Steve Redzikowski, chef of Acorn and Oak at Fourteenth: "Tweezers are just so finicky"
This is part one of my interview with Steve Redzikowski, exec chef of Acorn and Oak at Fourteenth; part two of my one-on-one with Redzikowski will run tomorrow.
Steve Redzikowski grew up on Long Island, the middle son of an Italian matriarch whose cooking was indicative of her heritage. "We had pasta and red sauce every single night. Some nights, you'd get the eggplant Parm, and on some days, you'd get manicotti, but whatever it was that she made, it was always with red sauce," remembers Redzikowski, who admits that he never contemplated a career in the kitchen until long after his first job cooking in one. "I worked at a diner, cleaning the place after school, and then I got a job at another diner making toast and pulling plates, and then I got a job at a pizza joint -- but they were all just that: jobs, and the only reason I did any of them was to make some cash," says Redzikowski.
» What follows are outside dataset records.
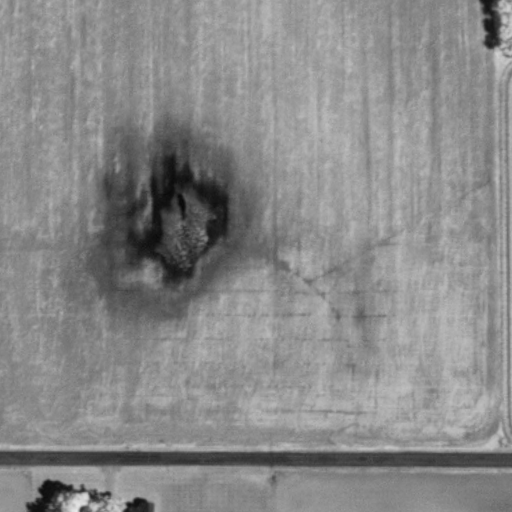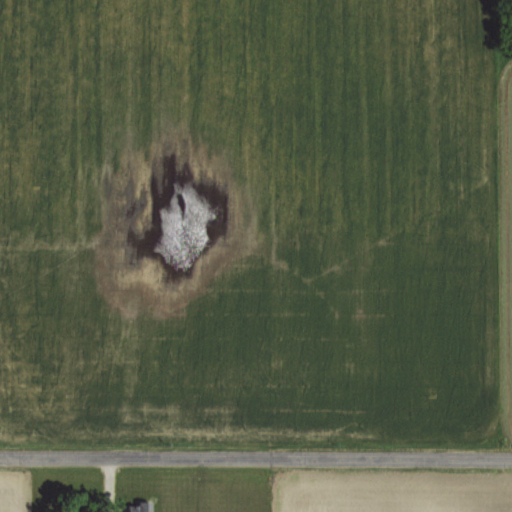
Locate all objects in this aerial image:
road: (255, 458)
building: (137, 507)
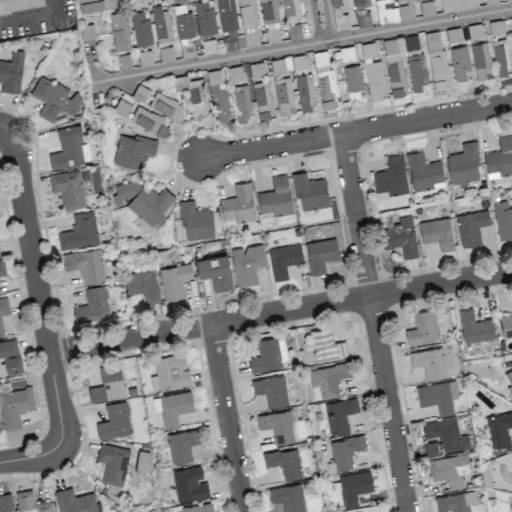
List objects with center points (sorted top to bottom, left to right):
building: (360, 3)
building: (18, 4)
building: (94, 5)
building: (290, 9)
building: (269, 10)
building: (405, 10)
building: (226, 14)
building: (339, 14)
building: (387, 14)
road: (33, 15)
building: (204, 17)
building: (363, 19)
road: (326, 20)
road: (315, 21)
building: (162, 23)
building: (248, 24)
building: (140, 28)
building: (119, 31)
building: (294, 31)
building: (272, 35)
building: (400, 43)
road: (302, 44)
building: (368, 49)
building: (501, 57)
building: (436, 60)
building: (123, 61)
building: (481, 61)
building: (459, 62)
building: (288, 63)
building: (417, 71)
building: (11, 72)
road: (92, 72)
building: (375, 79)
building: (396, 79)
building: (324, 80)
building: (353, 81)
building: (305, 90)
building: (192, 93)
building: (284, 95)
building: (219, 97)
building: (54, 99)
building: (263, 100)
building: (241, 102)
building: (166, 106)
building: (148, 121)
road: (2, 128)
road: (355, 131)
building: (69, 148)
building: (133, 150)
building: (499, 158)
building: (463, 164)
building: (424, 171)
building: (390, 178)
building: (68, 188)
building: (310, 192)
building: (276, 197)
building: (142, 200)
building: (239, 203)
building: (503, 218)
building: (193, 222)
building: (471, 227)
building: (79, 231)
building: (437, 233)
building: (401, 237)
building: (320, 254)
building: (283, 260)
building: (85, 264)
building: (247, 264)
building: (2, 267)
building: (215, 271)
building: (174, 280)
building: (142, 285)
road: (36, 286)
building: (92, 305)
road: (279, 309)
building: (3, 310)
road: (374, 322)
building: (506, 325)
building: (475, 327)
building: (422, 328)
building: (326, 344)
building: (269, 354)
building: (9, 357)
building: (429, 362)
building: (171, 371)
building: (327, 380)
building: (509, 381)
building: (108, 384)
building: (271, 390)
building: (437, 396)
building: (15, 406)
building: (174, 407)
building: (339, 414)
road: (227, 417)
building: (114, 421)
building: (277, 425)
building: (499, 429)
building: (443, 437)
building: (182, 445)
building: (345, 450)
road: (29, 457)
building: (284, 462)
building: (112, 463)
building: (448, 469)
building: (189, 484)
building: (354, 486)
building: (288, 497)
building: (74, 501)
building: (455, 501)
building: (31, 502)
building: (5, 503)
building: (198, 508)
building: (511, 510)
Cooking was just a means to an end.
See also: First look: Acorn opens in the Source
Still, the more time he spent entrenched in kitchens, the more he pondered what it was, exactly, that he wanted to do, and figuring he'd already logged several years behind the line, he began researching culinary schools -- and then took the plunge, enrolling at Schenectady County Community College in upstate New York. "I don't recommend culinary school -- at least not that one," warns Redzikowski. "My advice is to just get your butt into the back door of a restaurant and work for free. True, you're not making money, but you're not wasting money on a useless education, either, and, really, why would you pay someone for something that you can learn for free in a real-life situation?"
As it turns out, Redzikowski heeded his own advice, using his free time away from the classroom to pound on the back door of Le Cirque, at the time the pinnacle of the New York dining scene. "I remember being at a Walden bookstore and researching which New York restaurants were the best, and while I was doing that, I came across Le Cirque, as well as Jean-Georges Vongerichten's first cookbook, and I was like, 'Oh, my God, these are killer restaurants. I want to work there,'" he says.
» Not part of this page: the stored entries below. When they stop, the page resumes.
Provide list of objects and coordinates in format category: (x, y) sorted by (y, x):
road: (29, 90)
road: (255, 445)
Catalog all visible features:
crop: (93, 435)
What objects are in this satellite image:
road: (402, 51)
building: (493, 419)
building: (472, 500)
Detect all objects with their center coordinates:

And he did. First at Le Cirque, the "most magical kitchen I've ever seen," even putting "Disneyland to shame," he says. "It was a superstar-loaded kitchen." And when he landed a full-time gig on the line, following a few months of peeling vegetables for no compensation, he marched back to his culinary-school instructor and promptly turned in his textbooks. But his instructor, justifiably impressed by his pupil's good fortune, offered him an internship instead, telling Redzikowski that if he kept a journal of his experiences, he'd graduate. And it was during his stint at Le Cirque that Redzikowski came to the realization that what he wanted to do was cook. In eight months, he became the restaurant's saucier at the age of eighteen, and his chef, a German, took notice of the young wunderkind. After Redzikowski had been there a year, he encouraged him to spread his culinary wings. "He said that I knew the line as well as I was ever going to, and that I needed to go elsewhere to move up," recollects Redzikowski. And that chef made a phone call...to Jean-Georges Vongerichten. Suddenly, Redzikowski was two for two.